A fox-coloured thrush “called in Virginia the French Mockbird” [3] is feeding on a clustered black cherry (Cerafi), the fruits of which “are much coveted by Birds, particularly of the Thrush-kind.” [3]


A green turtle (described by Catesby as being prized for their value as food for humans) is swimming against a background of a rooted plant that “grows in shallow Water; several grassy narrow Blades shoot from a stringy fibrose Socket, which arises from the Root, fixed at the Bottom of the Sea.” [4] As Catesby points out, these seagrasses (terrestrial flowering plants that have invaded shallow marine habitats) are often referred to as “turtle grasses” [4].

It is easy to see the association between the pairs of organisms and, allowing for some inaccuracies of scale, this is a form of illustration that we would find logical and easily understandable today. The next three illustrations are less straightforward and may contain elements of physico-theology:


A flamingo is shown against an unidentified plant [?] that Catesby describes as Keratophyton Dichotomum fuscum that is much-branched. He writes “They are in great Plenty at the Bottom of the shallow Seas and Channels of the Bahama Islands, the Water there being exceeding clear.” [3] We know that flamingos feed by sieving suspended organisms and particles from the water column, so this is clearly not a food plant.

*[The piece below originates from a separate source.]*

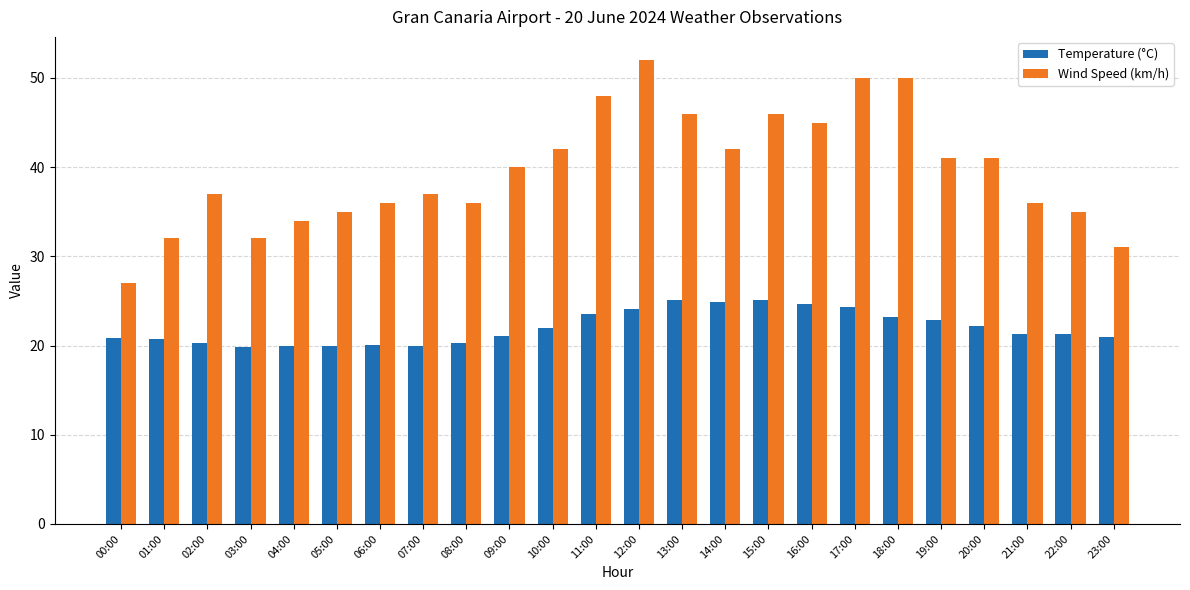

What are all the series names shown in the legend?

Temperature (°C), Wind Speed (km/h)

Why the association? Is it to make us think about two elongated forms that inhabit shallow water?


A green spotted snake climbs through Apocynum Scandens that “trails upon, and is supported by Trees and Shrubs to the Height of ten, and sometimes twenty Feet..” [4] Catesby is thus drawing parallels between the creeping habit of both the snake and the plant, each needing a support. 

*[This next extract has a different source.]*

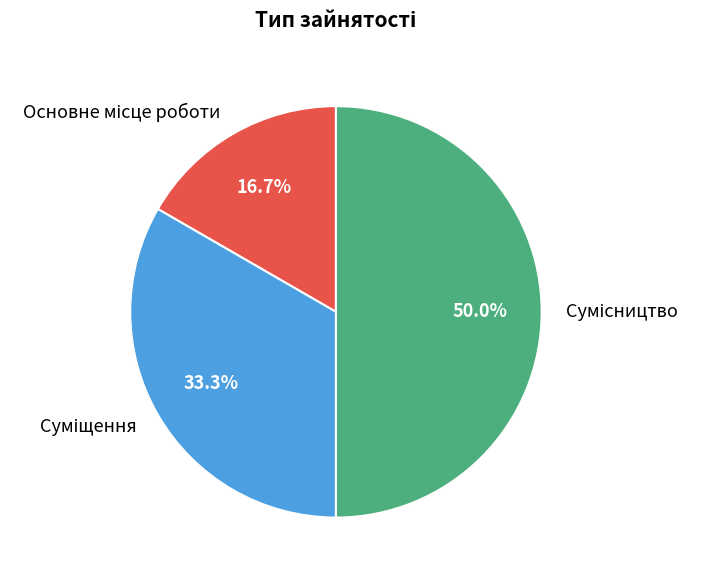

How many slices are in this pie chart?

3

A bone-fish is seen against a sea-feather (Corallina), described by Catesby [4] as having “..Stalks of an Horny transparent Substance of a light brown Colour.” The association of the fish and the alga is likely to occur in nature, but Catesby may also be drawing our attention to the spikiness of the plant and the spines along the dorsal fin of the fish.

The final examples of Catesby’s pairings in illustrations provide us with more of a challenge.

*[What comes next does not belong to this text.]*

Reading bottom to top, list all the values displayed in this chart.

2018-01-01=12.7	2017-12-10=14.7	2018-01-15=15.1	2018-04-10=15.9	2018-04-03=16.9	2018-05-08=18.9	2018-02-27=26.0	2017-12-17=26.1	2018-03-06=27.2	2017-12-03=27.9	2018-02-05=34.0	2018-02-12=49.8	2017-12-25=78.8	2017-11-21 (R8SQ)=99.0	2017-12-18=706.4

A fieldfare is shown against a background of the Snake-Root of Virginia (Aristolochia) that flowers “close to the ground” [3]. The roots of the plant are used as a herbal cure for snakebite, amongst other things, and perhaps that is why we are shown the fieldfare apparently dead? However, the seeds do not have the same properties and the fieldfare would be unlikely to eat the root.


A pilchard is shown in front of a shrub, with a fruit “somewhat in the Shape of a Kidney” [4] and leaves like those of the black poplar. Although Catesby remarks that these plants are found near the sea, what can be the association with pilchards - fish that from large shoals while feeding on plankton?


A globe fish, known to inflate its stomach with water (or air, if caught out of water)  is shown against two plants: a type of dogwood with small white flowers and berries and a creeper that is “supported by Trees” and has pods that contain “usually seven or eight small round brown Pease.” [4] What is the association between the three, bearing in mind that Catesby’s illustrations of fish do not usually have an accompanying plant?

Catesby provides us with examples that make us think about solutions in the “design” of plants and animals that are similar, but what of the fieldfare or the globefish? Would an eighteenth-century reader easily make the connection or were they, like us, left in a state of puzzlement by some of the illustrations?


[1] F. Nigel Hepper (2004-16) Catesby, Mark (1683-1749), naturalist. Oxford Dictionary of National Biography. Oxford, Oxford University Press.

[2] Alex Seltzer (2015/6) Catesby’s conundrums: mixing representation with metaphor. The British Art Journal 16: 82-92.

[3] Mark Catesby (1731) The Natural History of Carolina, Florida and the Bahama Islands. Volume I. London, Self-published.

[4] Mark Catesby (1743) The Natural History of Carolina, Florida and the Bahama Islands. Volume II. London, Self-published.



This blog post was inspired by Alex Seltzer’s essay in The British Art Journal and readers are recommended to get a copy of that paper to allow a much more developed understanding of the oddness of Catesby’ illustrations.